Sabathia becomes just the fifth pitcher in the past 25 years to get 1,000 strikeouts before turning 27. The others are Roger Clemens, Pedro Martinez, Dwight Gooden and Kerry Wood. Sabathia, who debuted at age 20 on April 8, 2001, against the Orioles and left-hander Chuck McElroy, turns 27 in July.

Another 1,000 milestone

The Washington Nationals' Jim Bowden picked up his 1,000th win as a general manager last week, joining four other active GMs in the exclusive club: Atlanta's John Schuerholz, the Philadelphia Phillies' Pat Gillick, Detroit Tigers' Dave Dombrowski and St. Louis' Walt Jocketty.

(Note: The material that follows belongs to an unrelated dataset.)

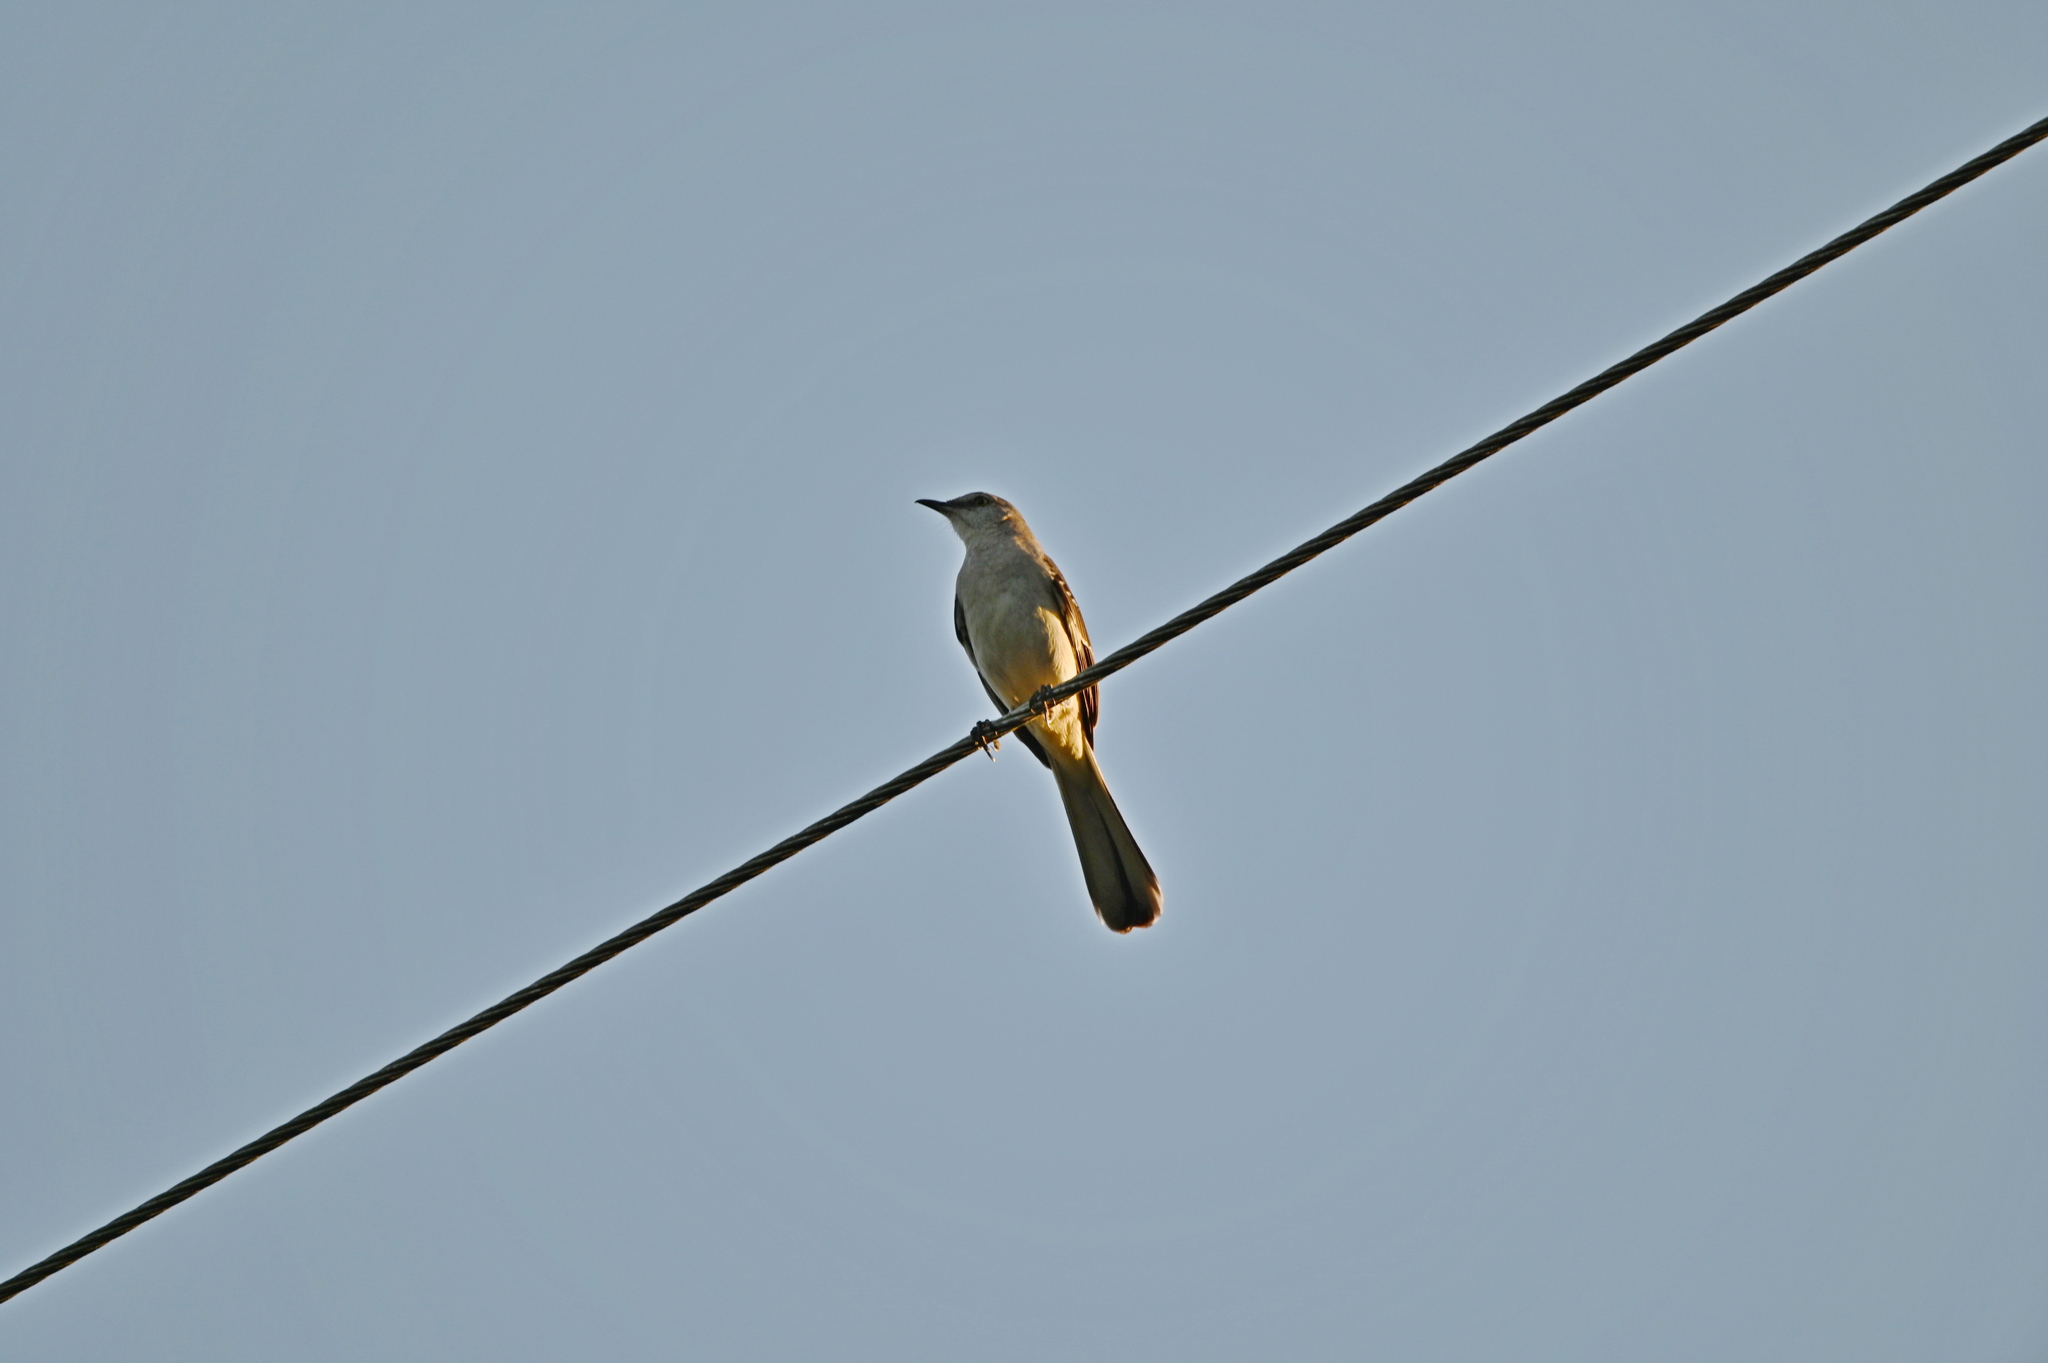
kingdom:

The Minnesota Twins' Terry Ryan likely will get No. 1,000 this year as well.

Bowden, once Cincinnati's boy wonder, is in his 14th season as a GM.

Quote of the week

"I'm just going to play ball, that's it. I've got to go. I've got a video game to finish." - the Devil Rays' often-troubled outfielder, Elijah Dukes, when asked to comment about his wife's allegations that Dukes threatened to kill her and their kids.

Quick hits

Only six rotations in baseball history have finished a season with an ERA higher than 6.00. The Texas Rangers did it in 2001 and 2003 and their starters are on pace again this year. ... With Carl Pavano's decision to have season-ending elbow surgery, his 2008 season also could be lost. That means the Yankees likely paid $39.95 million for 19 starts over four years, in which Pavano went 5-6 with a 4.77 ERA.

Compiled from interviews and other newspapers' reports.